> Task material:
BEGIN

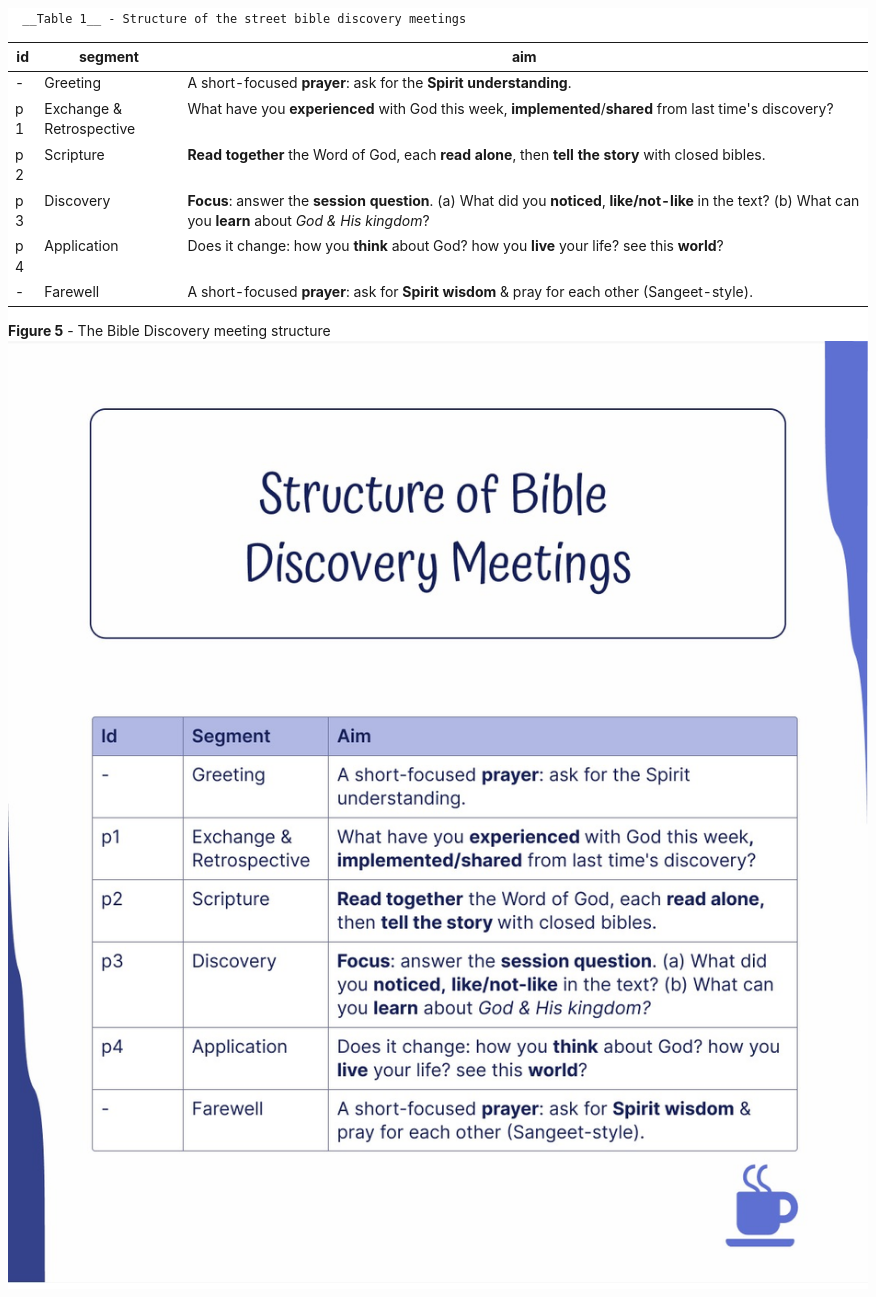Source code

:       __Table 1__ - Structure of the street bible discovery meetings

| id  | segment                  | aim                                                                                                                                                            |
| --- | ------------------------ | -------------------------------------------------------------------------------------------------------------------------------------------------------------- |
| -   | Greeting                 | A short-focused **prayer**: ask for the **Spirit understanding**.                                                                                              |
| p1  | Exchange & Retrospective | What have you **experienced** with God this week, **implemented**/**shared** from last time's discovery?                                                       |
| p2  | Scripture                | **Read together** the Word of God, each **read alone**, then **tell the story** with closed bibles.                                                            |
| p3  | Discovery                | **Focus**: answer the **session question**. (a) What did you **noticed**, **like/not-like** in the text? (b) What can you **learn** about _God & His kingdom_? |
| p4  | Application              | Does it change: how you **think** about God? how you **live** your life? see this **world**?                                                                   |
| -   | Farewell                 | A short-focused **prayer**: ask for **Spirit wisdom** & pray for each other (Sangeet-style).                                                                   |

__Figure 5__ - The Bible Discovery meeting structure  
![structure](images/bible_discovery.jpeg)  
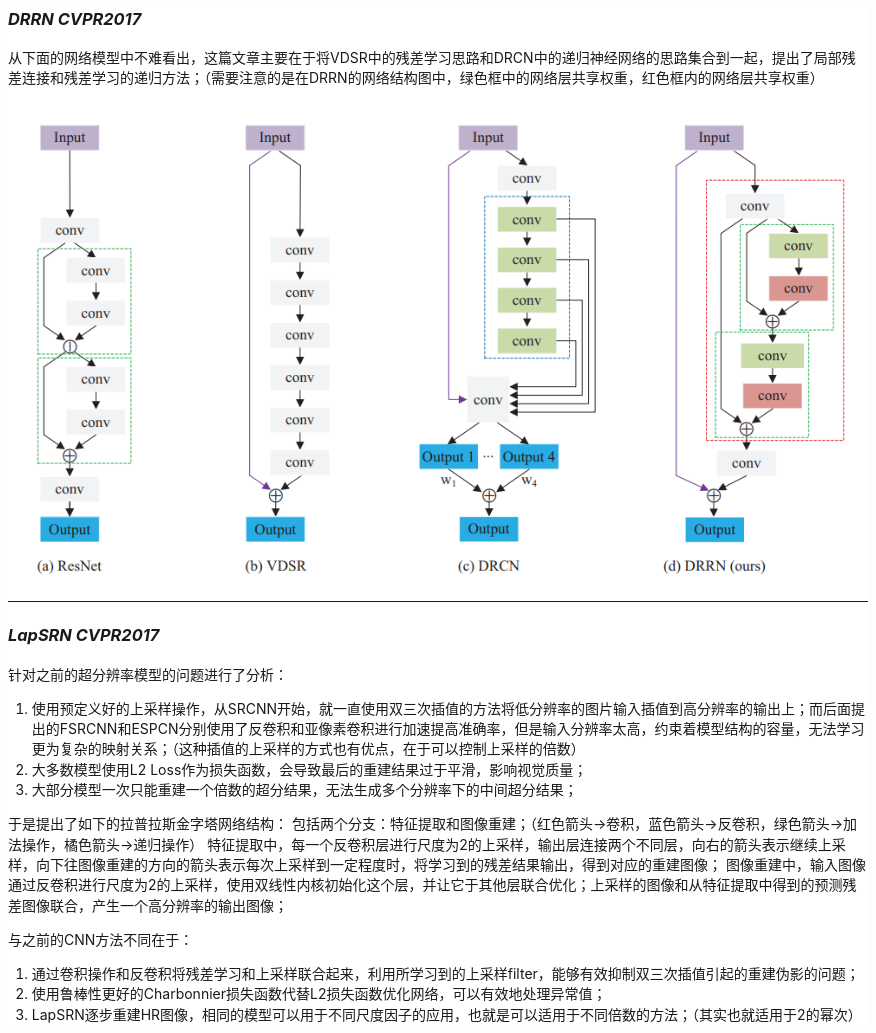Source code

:
### ***DRRN  CVPR2017***

[](https://openaccess.thecvf.com/content_cvpr_2017/papers/Tai_Image_Super-Resolution_via_CVPR_2017_paper.pdf)

从下面的网络模型中不难看出，这篇文章主要在于将VDSR中的残差学习思路和DRCN中的递归神经网络的思路集合到一起，提出了局部残差连接和残差学习的递归方法；（需要注意的是在DRRN的网络结构图中，绿色框中的网络层共享权重，红色框内的网络层共享权重）

![%E5%9B%BE%E5%83%8F%E8%B6%85%E5%88%86%E5%9F%BA%E7%A1%80%E7%9F%A5%E8%AF%86%2097bd2/Untitled%2011.png](%E5%9B%BE%E5%83%8F%E8%B6%85%E5%88%86%E5%9F%BA%E7%A1%80%E7%9F%A5%E8%AF%86%2097bd2/Untitled%2011.png)

---

### ***LapSRN  CVPR2017***

[](https://openaccess.thecvf.com/content_cvpr_2017/papers/Lai_Deep_Laplacian_Pyramid_CVPR_2017_paper.pdf)

针对之前的超分辨率模型的问题进行了分析：
1. 使用预定义好的上采样操作，从SRCNN开始，就一直使用双三次插值的方法将低分辨率的图片输入插值到高分辨率的输出上；而后面提出的FSRCNN和ESPCN分别使用了反卷积和亚像素卷积进行加速提高准确率，但是输入分辨率太高，约束着模型结构的容量，无法学习更为复杂的映射关系；（这种插值的上采样的方式也有优点，在于可以控制上采样的倍数）
2. 大多数模型使用L2 Loss作为损失函数，会导致最后的重建结果过于平滑，影响视觉质量；
3. 大部分模型一次只能重建一个倍数的超分结果，无法生成多个分辨率下的中间超分结果；

于是提出了如下的拉普拉斯金字塔网络结构：
包括两个分支：特征提取和图像重建；（红色箭头→卷积，蓝色箭头→反卷积，绿色箭头→加法操作，橘色箭头→递归操作）
特征提取中，每一个反卷积层进行尺度为2的上采样，输出层连接两个不同层，向右的箭头表示继续上采样，向下往图像重建的方向的箭头表示每次上采样到一定程度时，将学习到的残差结果输出，得到对应的重建图像；
图像重建中，输入图像通过反卷积进行尺度为2的上采样，使用双线性内核初始化这个层，并让它于其他层联合优化；上采样的图像和从特征提取中得到的预测残差图像联合，产生一个高分辨率的输出图像；

与之前的CNN方法不同在于：
1. 通过卷积操作和反卷积将残差学习和上采样联合起来，利用所学习到的上采样filter，能够有效抑制双三次插值引起的重建伪影的问题；
2. 使用鲁棒性更好的Charbonnier损失函数代替L2损失函数优化网络，可以有效地处理异常值；
3. LapSRN逐步重建HR图像，相同的模型可以用于不同尺度因子的应用，也就是可以适用于不同倍数的方法；（其实也就适用于2的幂次）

END

> Work request:
Could you return, word for word, only the lines beginning at the one that contains "与之前的CNN方法不同在于：" and ending after the very last line?

> Written answer:
与之前的CNN方法不同在于：
1. 通过卷积操作和反卷积将残差学习和上采样联合起来，利用所学习到的上采样filter，能够有效抑制双三次插值引起的重建伪影的问题；
2. 使用鲁棒性更好的Charbonnier损失函数代替L2损失函数优化网络，可以有效地处理异常值；
3. LapSRN逐步重建HR图像，相同的模型可以用于不同尺度因子的应用，也就是可以适用于不同倍数的方法；（其实也就适用于2的幂次）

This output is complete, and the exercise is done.